# What the task asks:
Starting at the line below holding "right back paw: (971, 258)" and stopping at the line holding "left front paw: (200, 220)", print every line exactly, both ends included, and leave the rest out.

○ ○ ○

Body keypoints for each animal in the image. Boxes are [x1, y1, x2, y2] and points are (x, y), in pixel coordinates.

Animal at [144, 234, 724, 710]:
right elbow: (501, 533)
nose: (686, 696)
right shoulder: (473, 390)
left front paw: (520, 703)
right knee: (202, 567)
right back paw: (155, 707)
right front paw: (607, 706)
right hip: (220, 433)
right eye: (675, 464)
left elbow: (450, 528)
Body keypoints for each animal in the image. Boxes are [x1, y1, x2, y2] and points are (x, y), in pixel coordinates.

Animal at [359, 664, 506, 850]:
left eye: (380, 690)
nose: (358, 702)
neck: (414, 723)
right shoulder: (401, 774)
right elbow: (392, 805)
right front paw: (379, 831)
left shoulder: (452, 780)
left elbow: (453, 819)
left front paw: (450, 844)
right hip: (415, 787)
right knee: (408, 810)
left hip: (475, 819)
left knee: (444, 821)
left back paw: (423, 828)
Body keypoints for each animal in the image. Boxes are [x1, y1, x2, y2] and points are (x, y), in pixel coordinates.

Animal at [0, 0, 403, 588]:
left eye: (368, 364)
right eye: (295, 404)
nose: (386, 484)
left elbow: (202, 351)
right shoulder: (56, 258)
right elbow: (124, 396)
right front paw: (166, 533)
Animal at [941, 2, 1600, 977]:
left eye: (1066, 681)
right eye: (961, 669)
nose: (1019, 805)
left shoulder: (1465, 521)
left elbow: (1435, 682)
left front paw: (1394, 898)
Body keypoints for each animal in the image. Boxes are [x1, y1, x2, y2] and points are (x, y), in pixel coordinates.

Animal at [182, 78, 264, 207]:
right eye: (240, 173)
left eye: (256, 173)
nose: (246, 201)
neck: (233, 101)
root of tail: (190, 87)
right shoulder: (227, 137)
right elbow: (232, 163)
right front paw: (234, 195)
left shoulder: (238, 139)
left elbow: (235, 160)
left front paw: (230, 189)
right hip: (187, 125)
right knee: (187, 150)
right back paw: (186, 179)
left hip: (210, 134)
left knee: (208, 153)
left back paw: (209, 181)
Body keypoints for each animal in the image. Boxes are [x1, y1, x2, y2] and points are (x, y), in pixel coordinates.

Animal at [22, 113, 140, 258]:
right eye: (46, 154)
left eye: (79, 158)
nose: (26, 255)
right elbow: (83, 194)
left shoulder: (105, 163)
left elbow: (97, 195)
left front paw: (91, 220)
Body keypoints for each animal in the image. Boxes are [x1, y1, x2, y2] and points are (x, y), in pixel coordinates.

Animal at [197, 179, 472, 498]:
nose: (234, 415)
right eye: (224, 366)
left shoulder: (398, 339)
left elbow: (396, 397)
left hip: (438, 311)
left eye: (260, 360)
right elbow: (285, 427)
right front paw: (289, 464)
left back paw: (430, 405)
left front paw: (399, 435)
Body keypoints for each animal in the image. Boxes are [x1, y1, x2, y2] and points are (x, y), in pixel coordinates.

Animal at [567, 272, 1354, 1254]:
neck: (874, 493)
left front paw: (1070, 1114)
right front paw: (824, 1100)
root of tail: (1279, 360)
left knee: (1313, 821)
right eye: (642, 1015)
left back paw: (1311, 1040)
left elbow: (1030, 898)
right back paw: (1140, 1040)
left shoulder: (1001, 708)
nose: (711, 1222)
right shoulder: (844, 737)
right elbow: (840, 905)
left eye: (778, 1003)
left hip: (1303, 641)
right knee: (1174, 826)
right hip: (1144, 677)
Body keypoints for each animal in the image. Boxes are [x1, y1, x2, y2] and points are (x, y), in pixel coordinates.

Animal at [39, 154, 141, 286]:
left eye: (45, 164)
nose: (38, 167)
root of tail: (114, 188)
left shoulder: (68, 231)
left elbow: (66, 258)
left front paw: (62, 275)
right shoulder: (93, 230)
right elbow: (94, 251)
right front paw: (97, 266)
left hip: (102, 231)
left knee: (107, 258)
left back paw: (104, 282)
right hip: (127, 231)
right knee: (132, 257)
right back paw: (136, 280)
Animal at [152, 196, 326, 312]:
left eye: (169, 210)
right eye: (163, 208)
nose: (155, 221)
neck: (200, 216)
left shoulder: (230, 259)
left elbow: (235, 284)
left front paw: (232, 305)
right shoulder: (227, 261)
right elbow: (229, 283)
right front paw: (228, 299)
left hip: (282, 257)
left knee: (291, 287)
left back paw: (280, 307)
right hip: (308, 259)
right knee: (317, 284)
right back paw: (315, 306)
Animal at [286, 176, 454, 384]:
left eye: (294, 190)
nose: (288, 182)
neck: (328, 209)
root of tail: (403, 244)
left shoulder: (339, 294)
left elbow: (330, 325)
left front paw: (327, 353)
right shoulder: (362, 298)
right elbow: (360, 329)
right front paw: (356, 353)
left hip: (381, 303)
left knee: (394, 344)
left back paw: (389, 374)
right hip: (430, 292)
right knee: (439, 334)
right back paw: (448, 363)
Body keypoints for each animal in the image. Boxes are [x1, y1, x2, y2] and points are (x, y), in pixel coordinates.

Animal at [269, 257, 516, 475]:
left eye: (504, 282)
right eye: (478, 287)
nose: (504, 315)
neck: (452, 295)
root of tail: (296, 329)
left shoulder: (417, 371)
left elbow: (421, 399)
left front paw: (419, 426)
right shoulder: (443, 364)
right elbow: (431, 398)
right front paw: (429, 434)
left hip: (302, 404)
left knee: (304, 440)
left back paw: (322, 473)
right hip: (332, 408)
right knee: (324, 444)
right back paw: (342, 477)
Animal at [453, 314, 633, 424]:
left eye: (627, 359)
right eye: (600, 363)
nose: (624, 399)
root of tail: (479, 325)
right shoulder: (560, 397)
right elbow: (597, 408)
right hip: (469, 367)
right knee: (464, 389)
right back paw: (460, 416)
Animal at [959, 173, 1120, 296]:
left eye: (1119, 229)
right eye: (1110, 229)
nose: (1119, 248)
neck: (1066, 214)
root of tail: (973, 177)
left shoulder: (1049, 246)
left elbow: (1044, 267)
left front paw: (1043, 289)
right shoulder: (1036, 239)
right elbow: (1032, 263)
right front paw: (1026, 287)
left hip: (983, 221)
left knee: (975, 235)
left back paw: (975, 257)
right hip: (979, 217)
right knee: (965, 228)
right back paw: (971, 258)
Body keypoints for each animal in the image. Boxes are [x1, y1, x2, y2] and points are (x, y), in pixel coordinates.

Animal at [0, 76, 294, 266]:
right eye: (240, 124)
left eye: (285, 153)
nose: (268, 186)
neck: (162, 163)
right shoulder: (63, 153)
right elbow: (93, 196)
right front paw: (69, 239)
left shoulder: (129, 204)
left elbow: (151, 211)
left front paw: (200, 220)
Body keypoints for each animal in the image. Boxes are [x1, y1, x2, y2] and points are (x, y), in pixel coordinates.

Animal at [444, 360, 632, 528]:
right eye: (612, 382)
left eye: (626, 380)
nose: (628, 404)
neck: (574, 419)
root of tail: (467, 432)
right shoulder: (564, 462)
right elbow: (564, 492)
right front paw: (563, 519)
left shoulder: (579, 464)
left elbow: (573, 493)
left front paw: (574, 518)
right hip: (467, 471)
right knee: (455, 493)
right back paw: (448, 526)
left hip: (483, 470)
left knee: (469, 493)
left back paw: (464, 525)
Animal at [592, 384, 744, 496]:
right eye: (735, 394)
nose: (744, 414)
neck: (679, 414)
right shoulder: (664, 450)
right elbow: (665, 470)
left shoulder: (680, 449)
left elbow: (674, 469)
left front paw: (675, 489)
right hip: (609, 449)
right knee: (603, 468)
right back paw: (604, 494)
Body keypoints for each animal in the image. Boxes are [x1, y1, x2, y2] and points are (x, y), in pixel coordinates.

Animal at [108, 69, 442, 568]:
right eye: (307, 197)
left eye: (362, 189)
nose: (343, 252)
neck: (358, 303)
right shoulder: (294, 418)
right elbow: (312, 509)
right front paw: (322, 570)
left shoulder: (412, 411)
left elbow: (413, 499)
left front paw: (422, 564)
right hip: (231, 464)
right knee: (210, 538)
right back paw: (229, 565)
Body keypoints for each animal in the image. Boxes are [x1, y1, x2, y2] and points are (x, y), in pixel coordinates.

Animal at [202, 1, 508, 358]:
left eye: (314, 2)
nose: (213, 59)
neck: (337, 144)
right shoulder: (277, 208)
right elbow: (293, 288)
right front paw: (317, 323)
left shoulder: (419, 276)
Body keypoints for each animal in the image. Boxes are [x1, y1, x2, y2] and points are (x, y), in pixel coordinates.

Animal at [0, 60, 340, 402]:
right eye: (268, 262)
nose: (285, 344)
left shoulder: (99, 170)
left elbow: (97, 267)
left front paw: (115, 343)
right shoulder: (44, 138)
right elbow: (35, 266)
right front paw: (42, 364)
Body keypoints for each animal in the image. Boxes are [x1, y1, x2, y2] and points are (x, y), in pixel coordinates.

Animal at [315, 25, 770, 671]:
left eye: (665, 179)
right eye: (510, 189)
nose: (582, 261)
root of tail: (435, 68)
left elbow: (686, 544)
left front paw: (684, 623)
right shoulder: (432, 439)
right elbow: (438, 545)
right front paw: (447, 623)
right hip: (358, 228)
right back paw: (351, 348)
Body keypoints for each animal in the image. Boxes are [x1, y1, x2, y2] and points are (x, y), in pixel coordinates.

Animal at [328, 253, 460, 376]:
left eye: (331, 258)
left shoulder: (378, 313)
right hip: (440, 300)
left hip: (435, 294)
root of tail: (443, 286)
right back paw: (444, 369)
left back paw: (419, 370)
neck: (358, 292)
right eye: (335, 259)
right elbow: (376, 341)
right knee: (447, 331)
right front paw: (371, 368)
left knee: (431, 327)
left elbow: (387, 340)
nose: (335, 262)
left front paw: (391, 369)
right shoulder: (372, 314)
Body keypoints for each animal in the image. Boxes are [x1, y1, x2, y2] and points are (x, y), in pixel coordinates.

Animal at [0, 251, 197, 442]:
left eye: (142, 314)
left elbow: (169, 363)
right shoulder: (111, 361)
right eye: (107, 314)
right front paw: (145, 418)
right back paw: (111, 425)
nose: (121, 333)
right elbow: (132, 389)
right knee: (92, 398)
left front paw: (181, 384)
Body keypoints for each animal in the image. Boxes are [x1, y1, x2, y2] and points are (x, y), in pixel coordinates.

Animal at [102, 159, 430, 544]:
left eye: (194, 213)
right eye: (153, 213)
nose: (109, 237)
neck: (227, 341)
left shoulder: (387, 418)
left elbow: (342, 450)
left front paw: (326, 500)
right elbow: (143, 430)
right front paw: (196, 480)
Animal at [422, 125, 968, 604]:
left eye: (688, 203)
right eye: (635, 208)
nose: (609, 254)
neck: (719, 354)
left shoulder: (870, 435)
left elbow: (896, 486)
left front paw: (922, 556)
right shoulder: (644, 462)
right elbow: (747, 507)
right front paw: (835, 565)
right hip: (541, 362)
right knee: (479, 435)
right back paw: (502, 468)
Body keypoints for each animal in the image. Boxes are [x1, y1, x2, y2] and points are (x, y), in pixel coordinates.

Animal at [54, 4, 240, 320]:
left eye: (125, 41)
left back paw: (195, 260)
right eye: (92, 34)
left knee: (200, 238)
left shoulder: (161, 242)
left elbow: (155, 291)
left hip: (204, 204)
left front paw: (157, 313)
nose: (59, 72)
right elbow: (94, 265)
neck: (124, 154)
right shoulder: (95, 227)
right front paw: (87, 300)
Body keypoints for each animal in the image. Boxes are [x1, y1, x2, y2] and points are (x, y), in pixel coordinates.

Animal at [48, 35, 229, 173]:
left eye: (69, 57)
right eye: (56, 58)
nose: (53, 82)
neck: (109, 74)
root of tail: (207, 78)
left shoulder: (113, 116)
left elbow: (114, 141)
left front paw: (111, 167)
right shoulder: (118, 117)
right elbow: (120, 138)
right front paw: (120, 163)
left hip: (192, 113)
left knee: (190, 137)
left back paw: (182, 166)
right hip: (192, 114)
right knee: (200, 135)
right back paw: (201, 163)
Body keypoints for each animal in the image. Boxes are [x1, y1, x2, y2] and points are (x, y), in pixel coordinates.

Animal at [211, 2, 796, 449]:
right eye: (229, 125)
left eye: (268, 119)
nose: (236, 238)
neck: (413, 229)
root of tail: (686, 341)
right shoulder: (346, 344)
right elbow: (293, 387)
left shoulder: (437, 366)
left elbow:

○ ○ ○

# Response area:
right back paw: (971, 258)
Body keypoints for each animal in the image. Boxes are [x1, y1, x2, y2] and points are (x, y), in pixel coordinates.

Animal at [0, 76, 294, 266]:
right eye: (240, 124)
left eye: (285, 153)
nose: (268, 186)
neck: (162, 163)
right shoulder: (63, 153)
right elbow: (93, 196)
right front paw: (69, 239)
left shoulder: (129, 204)
left elbow: (151, 211)
left front paw: (200, 220)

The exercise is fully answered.